The Modern Antiquarian. Stone Circles, Ancient Sites, Neolithic Monuments, Ancient Monuments, Prehistoric Sites, Megalithic MysteriesThe Modern Antiquarian

Beaghmore

Stone Circle

Fieldnotes

It’s been fifteen weeks since my visit to An Bheitheach Mhór (Beitheach Mór), a second visit here in five months. Back in May the torrential rain forced us back to the car after a cursory 5 minutes. It was my mate Paulie’s first time there, my second and it was a complete washout. Now, this last time, it was overcast and we had the place to ourselves, bar the hippy couple making out in their van in the car-park.

I took no fieldnotes. So all I’ve got are memories, and photos. So what do I think of when I think of Beaghmore? Well it’s quite an intimidating prospect. Discussion of stone circles seems to focus on their purpose. In the three times I’ve visited the site I’ve not thought once of ceremony nor ritual. The immediate reaction, at least my own, is one of awe. Twice I’ve had people with me and they’ve been the same. And then, because there’s so much going on, perplexity.

So then when I return to the literature back at home I’m looking for an explanation, one that I don’t seek when I’m there. Which is curious in a way, or not so much if you give it a bit more thought. Because Beaghmore is what it is before you interpret it and all you can do is wander about, dazed and bedazzled and yes, perplexed, but so what?

I know it’s stating the obvious but there’s stones everywhere. In fact Beaghmore is the stoniest of all the stony places I’ve visited (maybe Maeve’s cairn has more stones but you know what I mean). Entering the site from the east it’s all very manicured – immediately inside the fence are two not quite conjoined circles with a small cairn in between. Four splayed alignments rush off to the north-east from either side of the cairn, meeting the boundary you’ve just entered and terminating in a small, cleared green area.

After this initial encounter, your mind, like a kid in a sweetshop, starts to get pulled around the place. Your eyes are drawn further in to the next two almost conjoined ‘circles’ and their not quite tangential alignments and then further still to Circle E whose interior is described by Burl as containing ‘a wilderness of sharpened stones like a fakir’s bed.’ There are many tall stones here in another mad alignment, like the rest of them at Beaghmore seemingly reaching towards the north-east beseechingly.

South of these, and almost separate from them, are two more stone circles and an intriguing barrow-like earthen ring with a cairn at its centre. This cairn, like the other 9 or so at Beaghmore, is small.

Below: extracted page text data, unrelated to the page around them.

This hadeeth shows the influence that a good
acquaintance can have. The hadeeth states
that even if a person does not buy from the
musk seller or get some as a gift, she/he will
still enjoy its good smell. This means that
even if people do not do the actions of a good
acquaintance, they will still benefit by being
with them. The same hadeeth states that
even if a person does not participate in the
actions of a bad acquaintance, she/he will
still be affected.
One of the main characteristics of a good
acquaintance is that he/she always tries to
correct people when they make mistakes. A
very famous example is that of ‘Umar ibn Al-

An alignment here, close to the western stone circle but not quite touching it, heads off in… you guessed it, a north-easterly direction, back towards the ‘main’ part of the complex. Everyone who comments seems to be assured that there’s more to be discovered under the peat in the surrounding fields and I can’t say I disagree.

Whatever its purpose, or ‘meaning’ if you like, Beaghmore is a stone-lovers wonderland, a possible portal into the soul of bronze-age man/woman, if that is what floats your boat. Either way it’s downright trippy, spaced-out and weird in its own right without the need for plant or chemical inducements (though again, whatever floats your boat).